If we have a portfolio of 100 BBB Non-financial bonds, then we should expect no defaults in at least 8 years in 10 and precisely 1 default in no more than 2 years in 10. This calculation is based on Table 1 and assumes that defaults are uncorrelated. If instead, as history suggests, defaults are bunched, then, somewhat counter-intuitively, we should expect years with a single default to be less common and years with either no defaults or two or more to be more common. While we may be happy to accept losses of 0.19% per anum, losses of 1% once every five years may be unacceptable. This effect can be mitigated by increasing the number of holdings or setting maximum holding limits based on the credit rating of the bond. To illustrate, if we have a portfolio of 200 BBB non-financial bonds, then we are less likely to have a year without defaults and more likely to have at least one default, but the losses from that default are less because the holding size is smaller. This makes a large loss less likely, but increases the likelihood of suffering a smaller loss: the average loss from default is unchanged.

Correlation Risk: Default and downgrade risk can arise from the choices made by, or failing to be made by the issuer, but they can also arise from shocks to economies, or economic or market sectors; these are so-called factor exposures. These last can give rise to a bunching of defaults, or, in the jargon, correlated defaults. In order to reduce the risk of exposure to such an event, it is good practice to ensure that issuers are diversified by the economies and sectors to which they are exposed and by their ratings.

Incorporating into guidelines

One approach to controlling credit risk in investment guidelines is discussed below.

Probability of default: Define the one-year probability of default to be that provided by EIOPA for the calculation of the Fundamental Spread. These are shown in Table 1 and are applied to the assets based on their sector and credit rating. The guideline could require that the overall portfolio’s annual probability of default will be no more than for example 15bp, which is roughly equivalent to a 1 in 200 chance of a loss of GBP 500,000 on a GBP100m portfolio.

Market risk and return on capital: We can use the Solvency II definition to calculate the capital requirements for credit bonds in the portfolio. We then assume that the spread, after impairments, over gilts is the return on investment in the credit bonds. The guidelines could require, for example, that the capital charges applicable to the portfolio cannot exceed 10% and the return on capital is maintained at 5%.

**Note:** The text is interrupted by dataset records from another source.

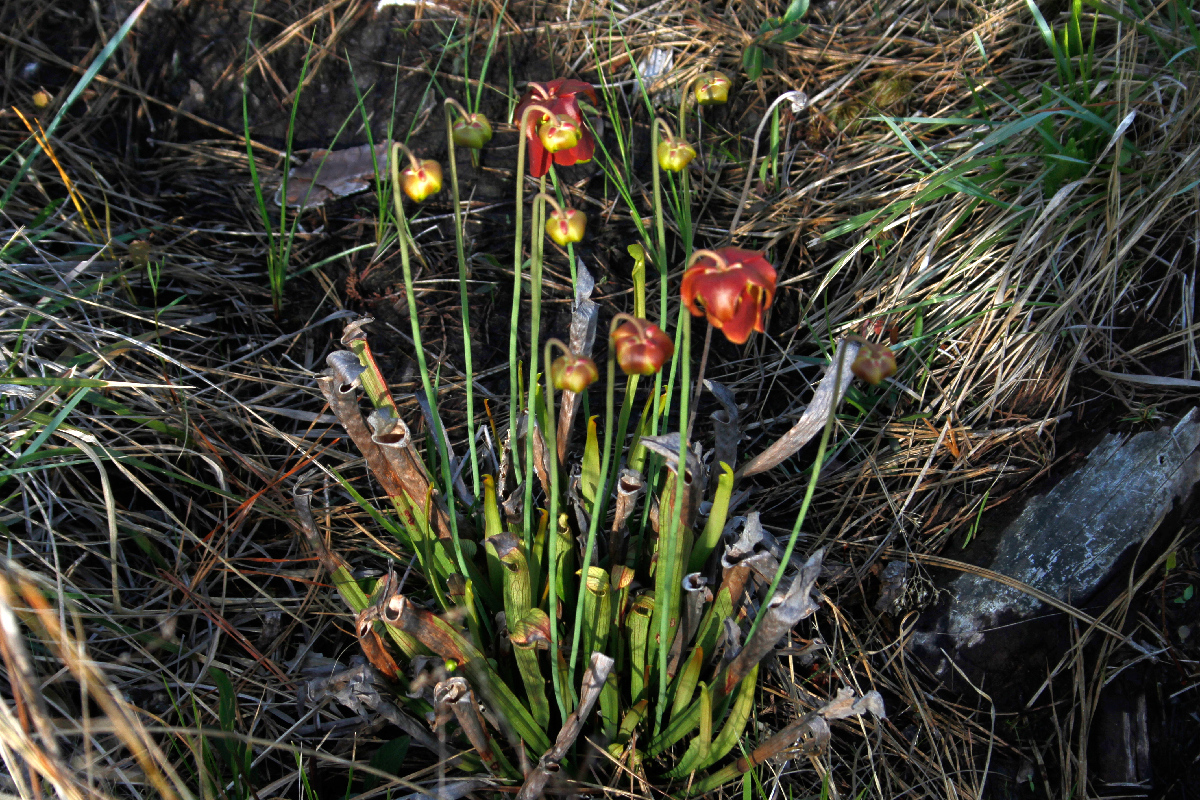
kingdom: Plantae
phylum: Tracheophyta
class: Magnoliopsida
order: Ericales
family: Sarraceniaceae
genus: Sarracenia
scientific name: Sarracenia rubra
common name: Sweet pitcherplant
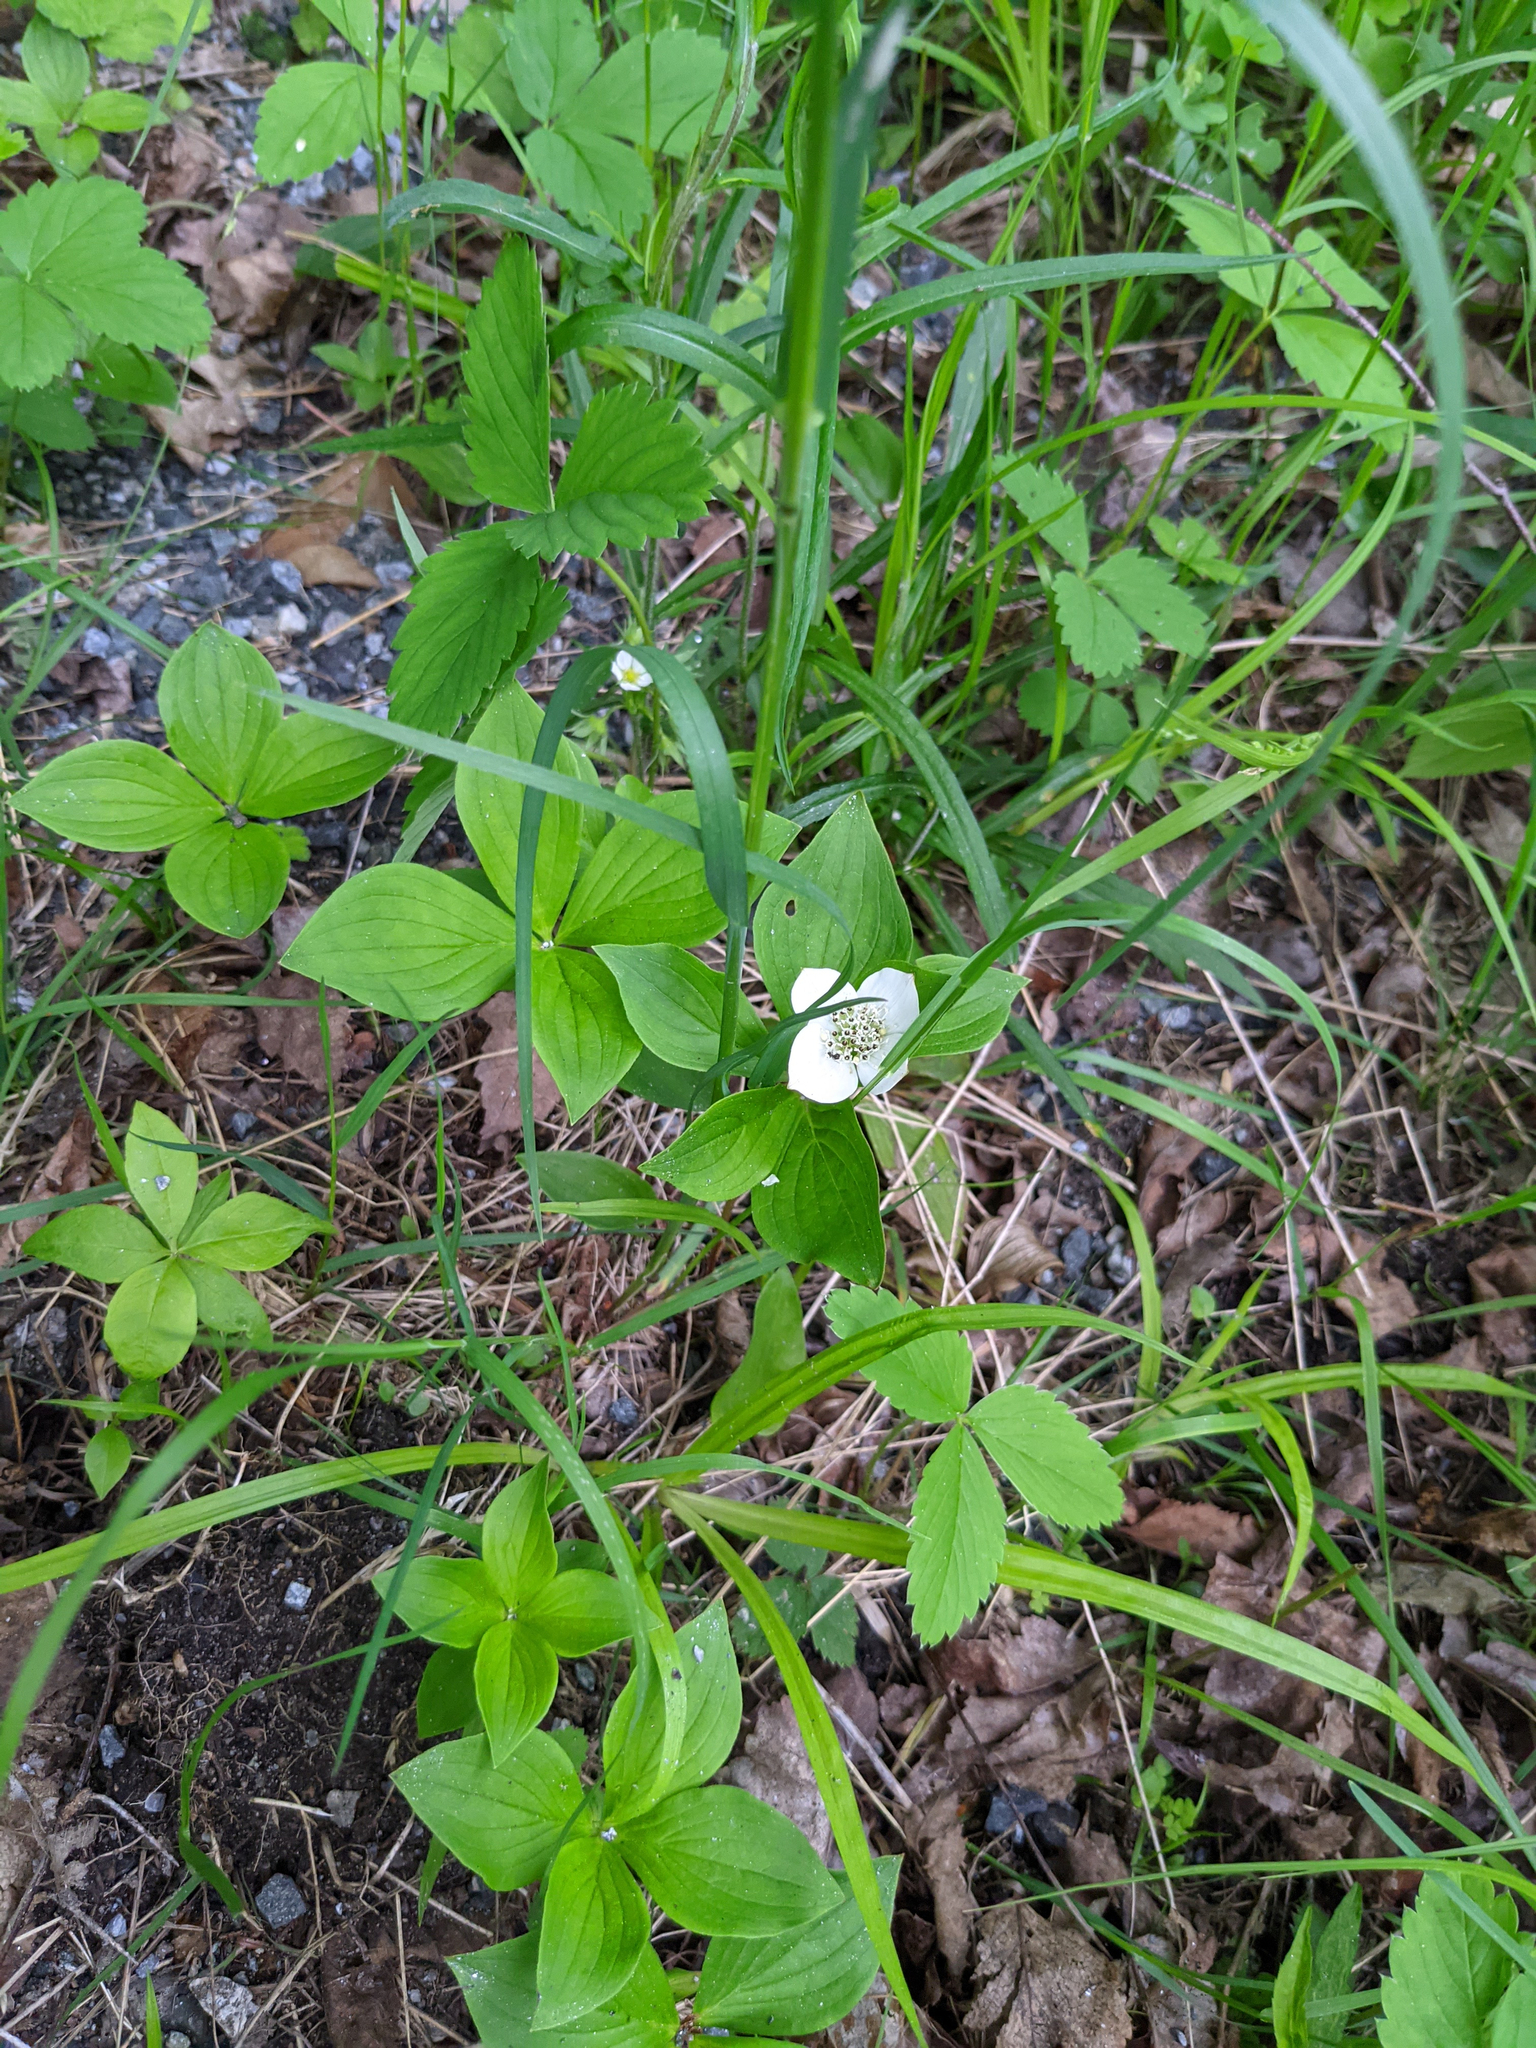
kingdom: Plantae
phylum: Tracheophyta
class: Magnoliopsida
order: Cornales
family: Cornaceae
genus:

Concentration Risk: Seek to control concentration risk by using a method borrowed from Solvency II. A threshold is set for the holding size of bonds based on their credit rating, there is then a notional charge that is proportional to the amount of the portfolio in excess of these thresholds. The total charge attaching to issuer exposures in excess of the specified thresholds is required to be no more than GBP 50,000 for example.

This guideline interacts with other guidelines in the portfolio. For example, in isolation this guideline would permit a portfolio of 67 BBB bonds, but as a portfolio consisting entirely of BBB bonds would have a capital charge of approximately 20%, which is materially in excess of the 10% ceiling, it is not possible in practice. This example highlights the difficulty of focusing on isolated constraints and is one reason why stress tests can complement guideline limits and help refine risk appetite statements.

Correlation risk: We could seek to control this risk by limiting the duration and default risk contributions from any sector other than Treasuries to 40% for example. Together these measures encourage a diversity of exposures by sector and rating.